横川竟(以下、横川) ファストフードなど好調だった業態はあるにせよ。外食産業にとって、これほどの危機は過去に経験したことがありません。それはもうたいへんですよ。ただ、コロナのせいで外食がダメになったというよりは、価格競争中心で、お客様が求めるメニューやサービスとにずれが生じていたなど、もともと多くの課題を抱えていたところに、コロナが追い打ちをかけた、というのが実情だと思います。
経営者の役割は、会社をつぶさないことと、そういう経営者の強いメッセージや思いをスタッフに伝えることです。それがなければ、スタッフは離れていってしまいます。外食の場合は、スタッフは働いてくれる仲間であると同時に、お客様でもあるのです。
有本均(以下、有本) まさに、おっしゃるとおりですね。
――東京に最初に緊急事態宣言が出たのが20年4月7日でしたが、横川さんはその11日後に「高倉町珈琲」の新店をオープンさせました。休業する店すらあるなか、どのように考えたのでしょうか。

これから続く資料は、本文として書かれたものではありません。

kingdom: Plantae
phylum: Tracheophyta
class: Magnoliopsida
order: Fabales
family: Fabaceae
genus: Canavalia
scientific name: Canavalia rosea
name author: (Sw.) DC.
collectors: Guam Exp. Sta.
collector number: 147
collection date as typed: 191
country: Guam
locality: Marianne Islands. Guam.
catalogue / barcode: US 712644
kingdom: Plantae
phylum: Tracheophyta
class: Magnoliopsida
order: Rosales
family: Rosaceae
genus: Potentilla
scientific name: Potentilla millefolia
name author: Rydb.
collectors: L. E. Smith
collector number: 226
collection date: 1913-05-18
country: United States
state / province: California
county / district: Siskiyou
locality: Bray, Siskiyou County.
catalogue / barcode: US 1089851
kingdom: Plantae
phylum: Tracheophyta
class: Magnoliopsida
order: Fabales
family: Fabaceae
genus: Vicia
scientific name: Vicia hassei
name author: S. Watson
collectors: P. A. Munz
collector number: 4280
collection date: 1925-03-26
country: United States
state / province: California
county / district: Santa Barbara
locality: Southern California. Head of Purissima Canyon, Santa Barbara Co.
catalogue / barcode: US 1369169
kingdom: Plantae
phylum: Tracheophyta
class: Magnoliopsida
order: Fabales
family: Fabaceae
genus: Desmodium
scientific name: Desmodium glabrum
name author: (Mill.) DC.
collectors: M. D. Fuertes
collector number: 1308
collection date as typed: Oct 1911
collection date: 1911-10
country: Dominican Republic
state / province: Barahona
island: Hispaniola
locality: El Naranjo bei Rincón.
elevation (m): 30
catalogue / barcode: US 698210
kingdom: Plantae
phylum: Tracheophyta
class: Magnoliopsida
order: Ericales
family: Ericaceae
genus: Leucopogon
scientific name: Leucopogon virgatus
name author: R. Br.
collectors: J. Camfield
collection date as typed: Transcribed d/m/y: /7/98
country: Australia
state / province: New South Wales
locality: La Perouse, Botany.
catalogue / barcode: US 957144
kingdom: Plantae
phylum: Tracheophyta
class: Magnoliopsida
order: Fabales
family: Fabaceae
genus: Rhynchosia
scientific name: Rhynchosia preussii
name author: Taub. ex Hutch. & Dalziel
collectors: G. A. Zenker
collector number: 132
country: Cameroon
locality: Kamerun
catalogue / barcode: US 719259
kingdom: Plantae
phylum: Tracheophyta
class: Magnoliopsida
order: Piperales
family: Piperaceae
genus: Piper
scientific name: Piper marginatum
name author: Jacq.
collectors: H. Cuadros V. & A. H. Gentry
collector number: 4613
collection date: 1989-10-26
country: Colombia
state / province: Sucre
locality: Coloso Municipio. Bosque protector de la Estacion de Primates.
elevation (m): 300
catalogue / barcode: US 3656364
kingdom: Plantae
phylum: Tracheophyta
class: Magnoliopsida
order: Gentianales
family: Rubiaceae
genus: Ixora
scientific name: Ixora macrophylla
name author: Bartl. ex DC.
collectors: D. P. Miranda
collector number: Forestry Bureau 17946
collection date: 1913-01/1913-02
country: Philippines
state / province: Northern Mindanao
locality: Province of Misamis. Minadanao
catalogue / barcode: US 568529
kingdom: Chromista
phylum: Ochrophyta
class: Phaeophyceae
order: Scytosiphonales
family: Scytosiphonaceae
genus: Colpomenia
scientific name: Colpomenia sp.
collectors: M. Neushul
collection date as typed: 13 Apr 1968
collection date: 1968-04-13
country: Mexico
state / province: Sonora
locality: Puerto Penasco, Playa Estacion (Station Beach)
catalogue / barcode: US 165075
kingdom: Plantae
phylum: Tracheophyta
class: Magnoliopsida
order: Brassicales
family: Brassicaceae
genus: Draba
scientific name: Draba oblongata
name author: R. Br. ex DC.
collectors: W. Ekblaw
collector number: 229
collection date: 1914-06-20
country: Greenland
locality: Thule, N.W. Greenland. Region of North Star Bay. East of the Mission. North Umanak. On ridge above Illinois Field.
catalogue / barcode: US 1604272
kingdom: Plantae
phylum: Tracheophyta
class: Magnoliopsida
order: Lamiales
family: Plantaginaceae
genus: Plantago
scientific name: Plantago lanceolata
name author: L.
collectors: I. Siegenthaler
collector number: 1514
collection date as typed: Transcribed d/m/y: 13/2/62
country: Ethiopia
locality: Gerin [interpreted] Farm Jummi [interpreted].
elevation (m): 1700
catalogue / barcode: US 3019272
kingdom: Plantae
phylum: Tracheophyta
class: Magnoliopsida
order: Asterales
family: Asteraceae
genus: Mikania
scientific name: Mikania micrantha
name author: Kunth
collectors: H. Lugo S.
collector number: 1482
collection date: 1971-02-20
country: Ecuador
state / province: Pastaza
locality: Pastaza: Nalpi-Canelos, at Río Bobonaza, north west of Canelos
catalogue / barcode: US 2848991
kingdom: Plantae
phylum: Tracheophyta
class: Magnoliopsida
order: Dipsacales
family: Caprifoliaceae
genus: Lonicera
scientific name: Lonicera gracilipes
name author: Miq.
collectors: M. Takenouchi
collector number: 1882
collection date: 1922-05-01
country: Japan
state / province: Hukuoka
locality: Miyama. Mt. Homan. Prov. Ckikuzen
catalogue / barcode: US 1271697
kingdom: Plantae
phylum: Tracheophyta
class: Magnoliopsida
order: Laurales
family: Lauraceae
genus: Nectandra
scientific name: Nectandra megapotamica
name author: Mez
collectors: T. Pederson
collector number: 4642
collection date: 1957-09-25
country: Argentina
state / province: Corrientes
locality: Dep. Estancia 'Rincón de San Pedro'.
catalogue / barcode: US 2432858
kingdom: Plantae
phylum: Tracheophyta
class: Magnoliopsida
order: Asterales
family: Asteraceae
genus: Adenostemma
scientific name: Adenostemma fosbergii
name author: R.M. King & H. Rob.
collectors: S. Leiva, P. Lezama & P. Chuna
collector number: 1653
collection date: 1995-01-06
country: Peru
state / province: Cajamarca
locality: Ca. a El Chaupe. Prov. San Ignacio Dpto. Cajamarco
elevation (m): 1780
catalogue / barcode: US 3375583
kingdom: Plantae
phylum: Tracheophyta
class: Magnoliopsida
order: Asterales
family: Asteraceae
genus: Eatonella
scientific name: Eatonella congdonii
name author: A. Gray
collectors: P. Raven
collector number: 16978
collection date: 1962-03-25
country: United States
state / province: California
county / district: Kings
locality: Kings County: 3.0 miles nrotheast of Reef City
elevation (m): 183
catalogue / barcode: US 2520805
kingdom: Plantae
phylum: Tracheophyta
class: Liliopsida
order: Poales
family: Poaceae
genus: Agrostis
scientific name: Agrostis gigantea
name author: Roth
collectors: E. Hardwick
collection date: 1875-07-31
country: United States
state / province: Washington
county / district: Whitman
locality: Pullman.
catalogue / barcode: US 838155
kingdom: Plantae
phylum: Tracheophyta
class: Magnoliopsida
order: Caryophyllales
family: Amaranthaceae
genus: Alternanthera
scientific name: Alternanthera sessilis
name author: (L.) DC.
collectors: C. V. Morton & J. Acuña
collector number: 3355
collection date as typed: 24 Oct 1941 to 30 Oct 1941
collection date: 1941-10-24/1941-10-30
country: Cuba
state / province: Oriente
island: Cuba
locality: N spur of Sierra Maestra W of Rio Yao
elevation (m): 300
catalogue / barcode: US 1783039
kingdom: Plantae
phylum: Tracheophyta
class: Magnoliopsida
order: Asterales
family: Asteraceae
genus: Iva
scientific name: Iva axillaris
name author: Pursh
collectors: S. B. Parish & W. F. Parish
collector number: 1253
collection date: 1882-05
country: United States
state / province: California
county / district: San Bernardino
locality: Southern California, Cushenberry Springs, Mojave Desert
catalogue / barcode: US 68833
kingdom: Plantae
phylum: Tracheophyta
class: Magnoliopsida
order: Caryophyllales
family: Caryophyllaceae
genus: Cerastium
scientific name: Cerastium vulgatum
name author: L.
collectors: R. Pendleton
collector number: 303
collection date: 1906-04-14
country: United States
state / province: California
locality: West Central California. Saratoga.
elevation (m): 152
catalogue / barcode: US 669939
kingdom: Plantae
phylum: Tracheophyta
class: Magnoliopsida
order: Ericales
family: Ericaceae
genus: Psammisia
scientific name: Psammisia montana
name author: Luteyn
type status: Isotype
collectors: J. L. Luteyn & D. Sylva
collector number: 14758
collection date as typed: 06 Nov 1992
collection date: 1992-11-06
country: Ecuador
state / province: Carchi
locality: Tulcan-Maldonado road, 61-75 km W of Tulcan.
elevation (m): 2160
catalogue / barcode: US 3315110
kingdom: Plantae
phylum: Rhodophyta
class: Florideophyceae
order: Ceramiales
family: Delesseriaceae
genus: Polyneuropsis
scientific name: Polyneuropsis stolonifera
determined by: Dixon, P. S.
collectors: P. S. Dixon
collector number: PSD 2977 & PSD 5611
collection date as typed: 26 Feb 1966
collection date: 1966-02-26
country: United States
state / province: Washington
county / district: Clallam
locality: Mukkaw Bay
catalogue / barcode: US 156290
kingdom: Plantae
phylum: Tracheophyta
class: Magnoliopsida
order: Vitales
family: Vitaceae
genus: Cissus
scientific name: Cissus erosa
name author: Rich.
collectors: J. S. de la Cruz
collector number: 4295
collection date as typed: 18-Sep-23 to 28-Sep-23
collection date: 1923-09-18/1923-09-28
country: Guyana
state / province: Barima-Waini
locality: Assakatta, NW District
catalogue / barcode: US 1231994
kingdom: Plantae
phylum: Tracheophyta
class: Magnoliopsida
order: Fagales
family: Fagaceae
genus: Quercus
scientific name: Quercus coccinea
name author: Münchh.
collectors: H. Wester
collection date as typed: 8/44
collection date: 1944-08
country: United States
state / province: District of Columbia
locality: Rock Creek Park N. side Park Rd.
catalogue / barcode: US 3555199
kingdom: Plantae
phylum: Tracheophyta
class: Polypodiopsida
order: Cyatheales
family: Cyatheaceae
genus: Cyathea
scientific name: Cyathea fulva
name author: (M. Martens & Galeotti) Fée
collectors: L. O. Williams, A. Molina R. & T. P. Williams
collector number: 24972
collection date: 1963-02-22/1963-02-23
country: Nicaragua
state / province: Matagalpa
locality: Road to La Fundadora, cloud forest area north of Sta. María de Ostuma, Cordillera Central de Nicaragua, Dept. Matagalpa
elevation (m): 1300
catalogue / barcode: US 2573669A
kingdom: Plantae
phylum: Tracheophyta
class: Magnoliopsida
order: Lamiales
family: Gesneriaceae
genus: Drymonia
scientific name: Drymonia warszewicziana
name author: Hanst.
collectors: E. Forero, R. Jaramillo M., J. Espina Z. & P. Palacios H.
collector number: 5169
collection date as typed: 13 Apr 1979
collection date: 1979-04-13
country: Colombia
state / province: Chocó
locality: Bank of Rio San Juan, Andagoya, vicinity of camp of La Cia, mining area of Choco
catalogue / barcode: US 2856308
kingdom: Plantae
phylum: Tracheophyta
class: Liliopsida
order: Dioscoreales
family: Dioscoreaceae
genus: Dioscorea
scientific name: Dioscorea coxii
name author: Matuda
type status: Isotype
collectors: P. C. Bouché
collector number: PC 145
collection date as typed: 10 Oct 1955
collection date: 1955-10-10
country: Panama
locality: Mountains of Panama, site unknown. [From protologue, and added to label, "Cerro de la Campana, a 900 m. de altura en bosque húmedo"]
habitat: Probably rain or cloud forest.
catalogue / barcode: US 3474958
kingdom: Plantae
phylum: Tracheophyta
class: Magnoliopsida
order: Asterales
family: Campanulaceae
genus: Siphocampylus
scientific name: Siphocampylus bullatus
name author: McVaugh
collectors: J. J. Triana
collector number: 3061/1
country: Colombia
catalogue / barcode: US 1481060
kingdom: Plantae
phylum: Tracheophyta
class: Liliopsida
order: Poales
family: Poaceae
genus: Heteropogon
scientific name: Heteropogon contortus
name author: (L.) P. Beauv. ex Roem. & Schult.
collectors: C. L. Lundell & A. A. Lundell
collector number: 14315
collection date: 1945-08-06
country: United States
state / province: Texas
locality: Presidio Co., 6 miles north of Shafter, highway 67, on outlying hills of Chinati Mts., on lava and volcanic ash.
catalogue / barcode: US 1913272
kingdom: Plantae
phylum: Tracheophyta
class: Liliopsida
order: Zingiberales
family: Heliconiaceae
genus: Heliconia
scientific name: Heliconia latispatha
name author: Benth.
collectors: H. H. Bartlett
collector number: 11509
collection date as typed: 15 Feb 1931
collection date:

横川 もちろん、悩みましたが、大事なのは働く人の気持ちです。まず、店長やスタッフの意見を聞きました。「感染するのが怖いから働きたくない」と言われたら、出店は断念するつもりでした。ところが、だれも「閉めよう」とは言わない。新店のオープンに向けて、アルバイトやパートを採用し、教育をし、準備してきたのです。スタッフのやる気をそいではいけない。私も腹をくくりました。
有本 思い切った決断だったのですね。
横川 実のところ、私自身はできると確信していました。すかいらーくでセントラルキッチンをつくったときに、細菌学の専門家を呼んで基礎から学びました。浮遊菌落下対策まで勉強したんですよ。また、「高倉町珈琲」は居心地を重視して席のスペースを大きめにとっているので、ソーシャル・ディスタンス対応もしやすい。そこで、対策を適切に行いさえすれば、過度に恐れることはないと判断していたのです。
――実際、その新店はどうだったのですか。
横川 店を開けたって時短営業ですし、利益なんて出ないですよ。それでも、お客様とスタッフの安全が確保できるのであれば、スタッフのやる気に応えるべきなのです。店で働けるということ自体がスタッフにとっては安心できることですし、会社に対する信頼にもつながります。だからいったん店を開けると決めた以上は、踏ん張らないといけないのです。